DOCUMENT EXCERPT:
That explanation sounds as good as any, especially in hindsight. On the other hand, the notion of "grander exposure" does prompt another line of thought.
It is a matter of curiosity to me, an outsider looking in on an art history debate some years ago on the subject of the statue's location (between Randolph Parks and Saul Levine), that unmentioned is the possibility that even in 1504, in Florence, a giant statue of a naked man with his genitals uncovered might have been considered by many to be a less than suitable adornment for a cathedral. Nor has Martha Fader allayed my curiosity with her suggestion that "Michelangelo's detailed emphasis of David's genitalia is consistent with the prophetic connotations that the subject matter affords"(Fader, 221).
As Margaret Walters observes, speaking of the rediscovery of the classical nude in general:
Clearly Monciatto was not concerned about the nudity and still thought that the cathedral was where the statue belonged (so too Botticelli). Clearly, too, the directors of the cathedral works, the Opera del Duomo, were being coy about the reason for the change of plans. Monciatto claims not to know the reason for the change of plans which may have been the case, although he may be fishing, mischievously, for some direct acknowledgment by others more in the know. If so, nobody takes the bait. It is striking that nobody answers his implied question. Indeed, nobody in the whole discussion is recorded as speaking directly about the “problem” with the statue that rendered it unsuitable for the cathedral (or more suitable elsewhere!). It is as though, like the directors of the works, the commissioners, by unspoken consensus, are trying to avoid the subject. Why not address the matter openly? One speculation among others, if the statue’s genitals were indeed the problem, is simple embarrassment. In this world of the new humanism, in which “sophisticated” Florentines took such pride, those in charge of the cathedral might well be reluctant to risk ridicule for proposing that a man’s genitals were the stumbling block in the way of erecting for public display a great work of art. We might then reasonably suppose that, as a matter of upper class politics, those charged with finding an alternative location might not be interested in embarrassing the directors. Nor would it be surprising that the commission, including in its numbers various artists dependent upon patronage, should fall into line and be unfailingly polite in not pressing for the reason for the change.

WHAT YOU NEED TO DO: Quote the passage on the placement of Michelangelo's David from "That explanation sounds" to "line of thought.".

Saved entries:
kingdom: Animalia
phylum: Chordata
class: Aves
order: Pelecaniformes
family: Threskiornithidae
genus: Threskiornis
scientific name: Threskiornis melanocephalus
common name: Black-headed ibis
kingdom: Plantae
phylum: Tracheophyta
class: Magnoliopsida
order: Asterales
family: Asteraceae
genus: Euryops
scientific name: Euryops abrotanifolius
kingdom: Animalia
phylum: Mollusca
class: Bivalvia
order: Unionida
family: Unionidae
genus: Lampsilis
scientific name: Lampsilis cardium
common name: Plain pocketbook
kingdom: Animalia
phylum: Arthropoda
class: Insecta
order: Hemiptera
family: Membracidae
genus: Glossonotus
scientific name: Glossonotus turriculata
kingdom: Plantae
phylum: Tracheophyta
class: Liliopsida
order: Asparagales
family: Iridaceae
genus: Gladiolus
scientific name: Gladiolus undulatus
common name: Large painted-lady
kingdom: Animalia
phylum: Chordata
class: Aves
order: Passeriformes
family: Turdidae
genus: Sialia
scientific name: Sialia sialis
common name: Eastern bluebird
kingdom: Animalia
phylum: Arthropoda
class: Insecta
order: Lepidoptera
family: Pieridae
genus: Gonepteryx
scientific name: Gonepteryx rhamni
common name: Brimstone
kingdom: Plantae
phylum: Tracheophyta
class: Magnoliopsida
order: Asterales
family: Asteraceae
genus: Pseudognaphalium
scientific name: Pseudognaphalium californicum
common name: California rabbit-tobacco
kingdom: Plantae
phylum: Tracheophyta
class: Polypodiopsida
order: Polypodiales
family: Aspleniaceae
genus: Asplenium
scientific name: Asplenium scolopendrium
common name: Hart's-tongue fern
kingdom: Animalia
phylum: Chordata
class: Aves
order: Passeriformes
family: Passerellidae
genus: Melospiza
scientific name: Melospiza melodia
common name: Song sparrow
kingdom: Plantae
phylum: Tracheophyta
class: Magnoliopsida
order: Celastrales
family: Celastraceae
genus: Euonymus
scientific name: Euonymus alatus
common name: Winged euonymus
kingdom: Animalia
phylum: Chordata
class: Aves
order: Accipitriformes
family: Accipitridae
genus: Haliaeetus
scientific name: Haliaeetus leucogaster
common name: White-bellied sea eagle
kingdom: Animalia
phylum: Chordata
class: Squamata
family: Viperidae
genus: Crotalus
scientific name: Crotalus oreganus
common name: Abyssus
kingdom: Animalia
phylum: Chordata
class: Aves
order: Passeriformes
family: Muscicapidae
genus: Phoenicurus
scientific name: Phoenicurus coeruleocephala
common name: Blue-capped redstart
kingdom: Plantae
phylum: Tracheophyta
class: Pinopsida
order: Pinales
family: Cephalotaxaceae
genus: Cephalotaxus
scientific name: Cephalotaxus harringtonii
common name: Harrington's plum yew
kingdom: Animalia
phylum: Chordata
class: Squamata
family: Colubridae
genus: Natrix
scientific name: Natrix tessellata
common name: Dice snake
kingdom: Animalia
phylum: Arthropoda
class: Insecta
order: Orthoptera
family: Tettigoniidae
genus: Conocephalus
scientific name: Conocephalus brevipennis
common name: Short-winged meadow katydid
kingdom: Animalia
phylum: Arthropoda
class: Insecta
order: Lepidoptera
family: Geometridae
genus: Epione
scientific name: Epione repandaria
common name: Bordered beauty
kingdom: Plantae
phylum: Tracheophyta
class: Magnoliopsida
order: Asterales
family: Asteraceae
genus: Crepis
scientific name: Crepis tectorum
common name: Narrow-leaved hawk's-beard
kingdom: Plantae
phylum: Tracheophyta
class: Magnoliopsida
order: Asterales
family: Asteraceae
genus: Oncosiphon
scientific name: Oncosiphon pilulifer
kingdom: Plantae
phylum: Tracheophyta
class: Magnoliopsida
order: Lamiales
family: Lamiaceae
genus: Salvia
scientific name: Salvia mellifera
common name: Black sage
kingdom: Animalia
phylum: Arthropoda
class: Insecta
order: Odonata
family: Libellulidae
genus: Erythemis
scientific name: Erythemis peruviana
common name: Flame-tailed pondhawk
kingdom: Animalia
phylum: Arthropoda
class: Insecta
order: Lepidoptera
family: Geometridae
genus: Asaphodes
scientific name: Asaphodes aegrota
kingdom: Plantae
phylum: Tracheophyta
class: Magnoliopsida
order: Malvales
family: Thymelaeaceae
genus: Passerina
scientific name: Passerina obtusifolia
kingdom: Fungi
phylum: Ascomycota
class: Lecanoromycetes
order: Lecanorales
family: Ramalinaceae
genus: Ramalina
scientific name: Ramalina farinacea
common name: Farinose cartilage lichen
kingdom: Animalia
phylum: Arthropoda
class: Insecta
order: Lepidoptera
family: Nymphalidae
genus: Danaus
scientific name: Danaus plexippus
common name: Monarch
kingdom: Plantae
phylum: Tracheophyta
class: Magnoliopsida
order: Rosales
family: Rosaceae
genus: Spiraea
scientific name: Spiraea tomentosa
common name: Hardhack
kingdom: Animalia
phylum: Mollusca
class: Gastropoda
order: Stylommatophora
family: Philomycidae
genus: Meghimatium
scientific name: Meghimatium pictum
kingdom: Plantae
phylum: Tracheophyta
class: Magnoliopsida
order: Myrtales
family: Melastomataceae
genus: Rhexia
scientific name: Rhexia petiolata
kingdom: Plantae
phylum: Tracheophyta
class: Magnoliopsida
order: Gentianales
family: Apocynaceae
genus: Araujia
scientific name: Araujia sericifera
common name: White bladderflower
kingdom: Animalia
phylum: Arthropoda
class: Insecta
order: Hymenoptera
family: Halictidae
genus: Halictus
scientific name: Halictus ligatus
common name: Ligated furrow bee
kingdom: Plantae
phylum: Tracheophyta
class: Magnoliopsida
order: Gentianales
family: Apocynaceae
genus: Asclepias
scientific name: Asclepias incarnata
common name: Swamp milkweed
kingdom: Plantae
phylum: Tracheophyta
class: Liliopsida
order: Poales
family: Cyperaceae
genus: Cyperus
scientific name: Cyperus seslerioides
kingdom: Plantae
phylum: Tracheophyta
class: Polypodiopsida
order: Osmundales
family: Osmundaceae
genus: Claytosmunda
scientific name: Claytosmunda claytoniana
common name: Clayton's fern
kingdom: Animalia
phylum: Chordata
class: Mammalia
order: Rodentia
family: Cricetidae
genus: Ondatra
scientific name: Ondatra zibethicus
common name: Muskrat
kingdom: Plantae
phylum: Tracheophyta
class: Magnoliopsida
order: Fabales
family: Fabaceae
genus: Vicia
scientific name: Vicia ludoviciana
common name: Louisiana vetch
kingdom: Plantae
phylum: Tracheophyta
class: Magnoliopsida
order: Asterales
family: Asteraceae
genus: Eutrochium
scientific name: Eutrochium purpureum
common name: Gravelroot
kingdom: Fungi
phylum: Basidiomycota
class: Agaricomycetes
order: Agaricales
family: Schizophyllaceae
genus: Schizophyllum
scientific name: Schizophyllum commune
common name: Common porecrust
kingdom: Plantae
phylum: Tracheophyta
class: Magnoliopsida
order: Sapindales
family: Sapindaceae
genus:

OUTPUT:
That explanation sounds as good as any, especially in hindsight. On the other hand, the notion of "grander exposure" does prompt another line of thought.